La lucha contra la delincuencia organizada en Haití sigue cobrando vidas, particularmente entre los más vulnerables. En un trágico incidente ocurrido este sábado en Port-au-Prince, al menos **13 personas** fueron asesinadas debido a un ataque con **drones kamikazes** en un barrio marginal. Según informes de la Associated Press y la agencia local Haití Libre, **8 niños** se encuentran entre las víctimas.
El ataque tuvo lugar en una zona del barrio controlada por **Viv Ansanm**, una poderosa coalición de pandillas que ha sido catalogada por los Estados Unidos como una **organización terrorista**. Los informes indican que el ataque se produjo durante una celebración de cumpleaños, que se tornó en una escena de horror indescriptible.
«¿Quién asumirá la responsabilidad?»
Albert Steevenson, conocido en el mundo criminal como “Djouma”, estaba repartiendo regalos a los niños en el vecindario cuando ocurrió el ataque. Entre las víctimas se encontraba el hijo de **Nanouse Mertelia**, una residente del área que relató, con profunda tristeza, que su hijo salió de casa poco antes de la explosión en busca de comida.

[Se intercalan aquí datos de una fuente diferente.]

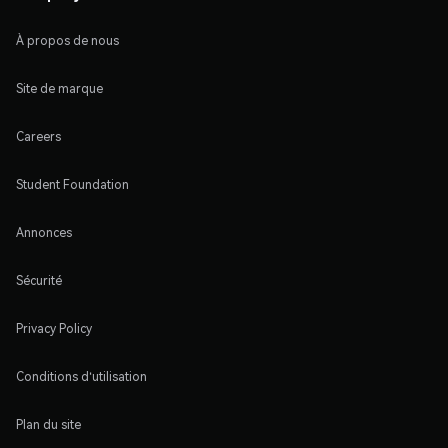
À propos de nous
Site de marque
Careers
Student Foundation
Annonces
Sécurité
Privacy Policy
Conditions d'utilisation
Plan du site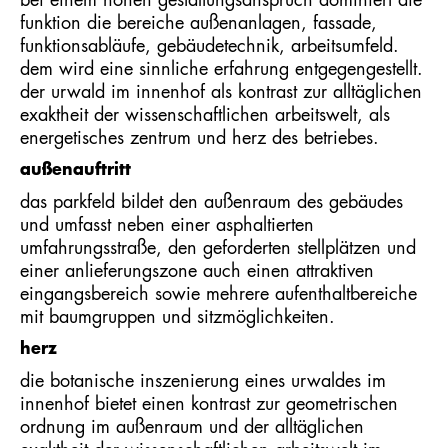
bei einem hohen gestaltungsanspruch dominiert die
funktion die bereiche außenanlagen, fassade,
funktionsabläufe, gebäudetechnik, arbeitsumfeld.
dem wird eine sinnliche erfahrung entgegengestellt.
der urwald im innenhof als kontrast zur alltäglichen
exaktheit der wissenschaftlichen arbeitswelt, als
energetisches zentrum und herz des betriebes.
außenauftritt
das parkfeld bildet den außenraum des gebäudes
und umfasst neben einer asphaltierten
umfahrungsstraße, den geforderten stellplätzen und
einer anlieferungszone auch einen attraktiven
eingangsbereich sowie mehrere aufenthaltbereiche
mit baumgruppen und sitzmöglichkeiten.
herz
die botanische inszenierung eines urwaldes im
innenhof bietet einen kontrast zur geometrischen
ordnung im außenraum und der alltäglichen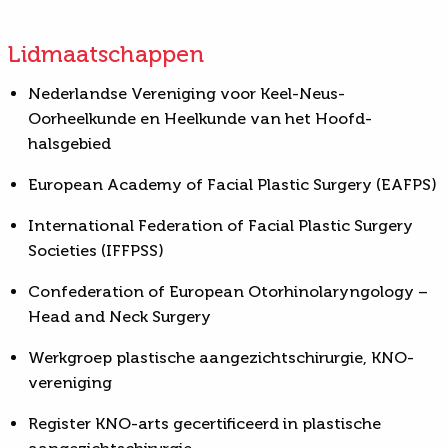
Lidmaatschappen
Nederlandse Vereniging voor Keel-Neus-
Oorheelkunde en Heelkunde van het Hoofd-
halsgebied
European Academy of Facial Plastic Surgery (EAFPS)
International Federation of Facial Plastic Surgery
Societies (IFFPSS)
Confederation of European Otorhinolaryngology –
Head and Neck Surgery
Werkgroep plastische aangezichtschirurgie, KNO-
vereniging
Register KNO-arts gecertificeerd in plastische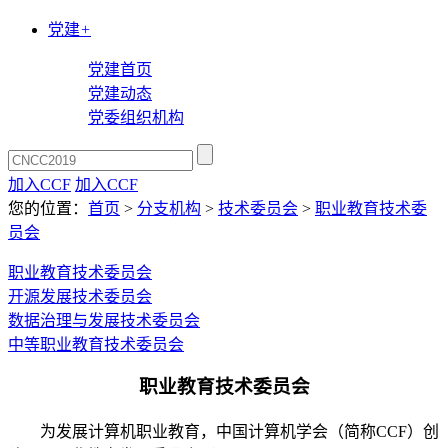
党建
+
党建首页
党建动态
党委组织机构
加入CCF
加入CCF
您的位置：
首页
>
分支机构
>
技术委员会
>
职业教育技术委
员会
职业教育技术委员会
开源发展技术委员会
数据治理与发展技术委员会
中等职业教育技术委员会
职业教育技术委员会
为发展计算机职业教育，中国计算机学会（简称CCF）创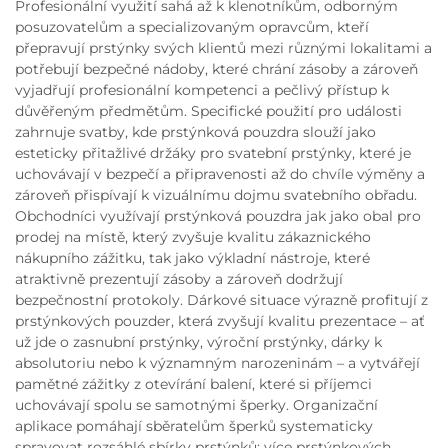
Profesionální využití sahá až k klenotníkům, odborným
posuzovatelům a specializovaným opravcům, kteří
přepravují prstýnky svých klientů mezi různými lokalitami a
potřebují bezpečné nádoby, které chrání zásoby a zároveň
vyjadřují profesionální kompetenci a pečlivý přístup k
důvěřeným předmětům. Specifické použití pro události
zahrnuje svatby, kde prstýnková pouzdra slouží jako
esteticky přitažlivé držáky pro svatební prstýnky, které je
uchovávají v bezpečí a připravenosti až do chvíle výměny a
zároveň přispívají k vizuálnímu dojmu svatebního obřadu.
Obchodníci využívají prstýnková pouzdra jak jako obal pro
prodej na místě, který zvyšuje kvalitu zákaznického
nákupního zážitku, tak jako výkladní nástroje, které
atraktivně prezentují zásoby a zároveň dodržují
bezpečnostní protokoly. Dárkové situace výrazně profitují z
prstýnkových pouzder, která zvyšují kvalitu prezentace – ať
už jde o zasnubní prstýnky, výroční prstýnky, dárky k
absolutoriu nebo k významným narozeninám – a vytvářejí
pamětné zážitky z otevírání balení, které si příjemci
uchovávají spolu se samotnými šperky. Organizační
aplikace pomáhají sběratelům šperků systematicky
spravovat rozsáhlé sbírky prstýnků; více prstýnkových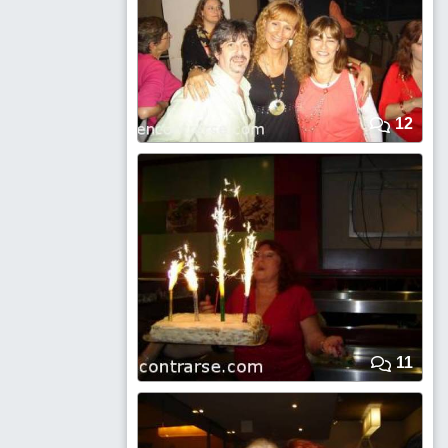
12
11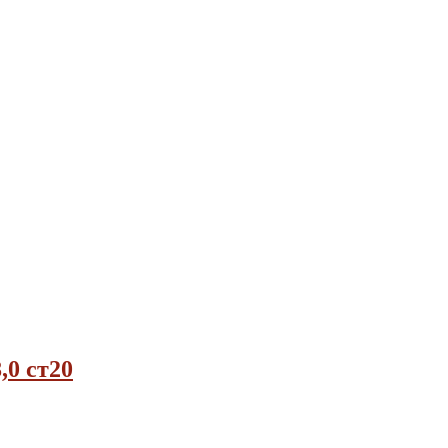
,0 ст20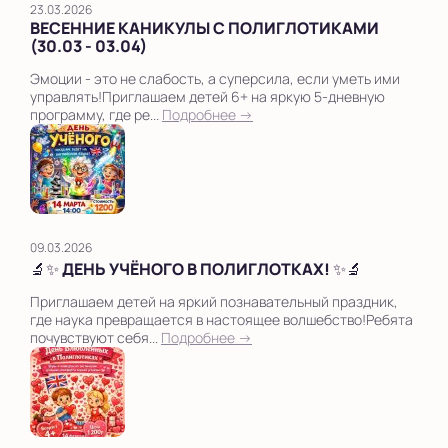
23.03.2026
ВЕСЕННИЕ КАНИКУЛЫ С ПОЛИГЛОТИКАМИ
(30.03 - 03.04)
Эмоции - это не слабость, а суперсила, если уметь ими
управлять!Приглашаем детей 6+ на яркую 5-дневную
программу, где ре...
Подробнее →
09.03.2026
🔬✨ ДЕНЬ УЧЁНОГО В ПОЛИГЛОТКАХ! ✨🔬
Приглашаем детей на яркий познавательный праздник,
где наука превращается в настоящее волшебство!Ребята
почувствуют себя...
Подробнее →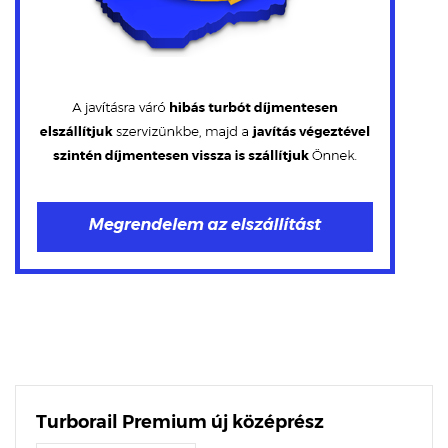
Turborail Premium új középrész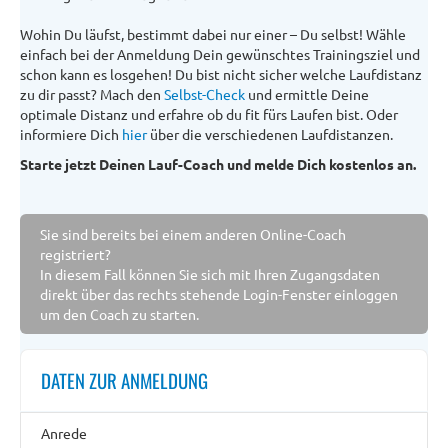
Wohin Du läufst, bestimmt dabei nur einer – Du selbst! Wähle
einfach bei der Anmeldung Dein gewünschtes Trainingsziel und
schon kann es losgehen! Du bist nicht sicher welche Laufdistanz
zu dir passt? Mach den
Selbst-Check
und ermittle Deine
optimale Distanz und erfahre ob du fit fürs Laufen bist. Oder
informiere Dich
hier
über die verschiedenen Laufdistanzen.
Starte jetzt Deinen Lauf-Coach und melde Dich kostenlos an.
Sie sind bereits bei einem anderen Online-Coach
registriert?
In diesem Fall können Sie sich mit Ihren Zugangsdaten
direkt über das rechts stehende Login-Fenster einloggen
um den Coach zu starten.
DATEN ZUR ANMELDUNG
Anrede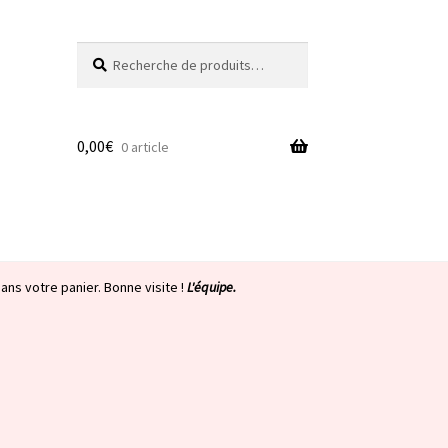
Recherche
Recherche
pour :
0,00
€
0 article
ans votre panier. Bonne visite !
L'équipe.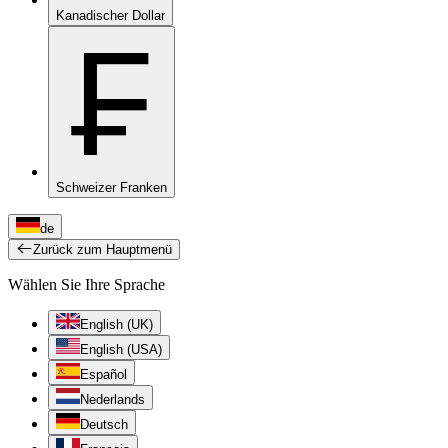
Kanadischer Dollar
₣
Schweizer Franken
de
Zurück zum Hauptmenü
Wählen Sie Ihre Sprache
English (UK)
English (USA)
Español
Nederlands
Deutsch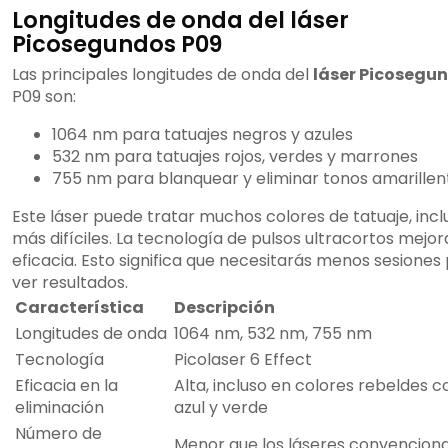
Longitudes de onda del láser
Picosegundos P09
Las principales longitudes de onda del
láser Picosegu
P09 son:
1064 nm para tatuajes negros y azules
532 nm para tatuajes rojos, verdes y marrones
755 nm para blanquear y eliminar tonos amarillen
Este láser puede tratar muchos colores de tatuaje, incl
más difíciles. La tecnología de pulsos ultracortos mejor
eficacia. Esto significa que necesitarás menos sesiones
ver resultados.
Característica
Descripción
Longitudes de onda
1064 nm, 532 nm, 755 nm
Tecnología
Picolaser 6 Effect
Eficacia en la
Alta, incluso en colores rebeldes 
eliminación
azul y verde
Número de
Menor que los láseres convencion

Mertelia encontró a su hijo gravemente herido, con extremidades destrozadas. Su desgarrador relato incluye las últimas palabras de su hijo: «Ven por mí, ven por mí, por favor, mamá». Desafortunadamente, el niño fue declarado muerto en el hospital. Además de los niños, murieron tres civiles y cuatro supuestos miembros de pandillas. **Treinta personas** adicionales resultaron heridas, incluyendo a seis menores.
Organizaciones de derechos humanos, entre ellas el Réseau national de défense des droits humains d’Haïti, han acusado a la policía nacional de ser la responsable de este ataque. Romain Le Cour, director del **Observatorio de Haití** en la **Iniciativa Global contra el Crimen Transnacional Organizado**, expresó que este ataque plantea “preguntas urgentes sobre la responsabilidad”.
Le Cour mencionó que ya han pasado más de **48 horas desde el incidente** y que las autoridades no han emitido un comunicado oficial ni han asumido públicamente la responsabilidad. Se pregunta, “¿Quién asumirá la responsabilidad de esta tragedia: el primer ministro? ¿El Consejo Presidental de Transición? ¿Las empresas de seguridad privada? ¿La dirección de la Policía Nacional de Haití?”
Otro líder de pandillas, **Jimmy Chérizier**, más conocido como “Barbecue”, ha prometido vengar este ataque, lo que podría desencadenar una escalada aún mayor de la violencia en la ya convulsa situación del país.
La crisis humanitaria en Haití
Este hecho pone en evidencia la grave crisis humanitaria que enfrenta Haití. La violencia de las pandillas ha aumentado de manera significativa, llevando a la población a vivir en un constante estado de temor y desesperación. Muchos habitantes de **Port-au-Prince** se encuentran atrapados en un ciclo de violencia, donde la **inseguridad** se ha convertido en una realidad diaria.
Según organizaciones de derechos humanos, el número de desplazados internos ha aumentado exponencialmente, y con ello la necesidad de ayuda humanitaria. La falta de acceso a **servicios básicos** como salud, educación y alimentación se ha agudizado, creando un escenario desolador para la población haitiana.
Perspectivas a futuro
En este contexto, es crucial que la comunidad internacional tome cartas en el asunto. La asistencia y cooperación internacional son esenciales para abordar los problemas de **violencia**, **corrupción** y **pobreza** que han asediado al país durante décadas. Con un enfoque en la reconstrucción social y el fortalecimiento de las instituciones, Haití podría tener la oportunidad de crecer y renacer de sus cenizas.
La realidad es que Haití necesita un cambio profundo y duradero, donde la paz y la justicia prevalezcan sobre la violencia y el desamparo. Sin un compromiso serio por parte tanto de sus líderes como de la comunidad internacional, el país seguirá atrapado en un ciclo de sufrimiento y desesperanza.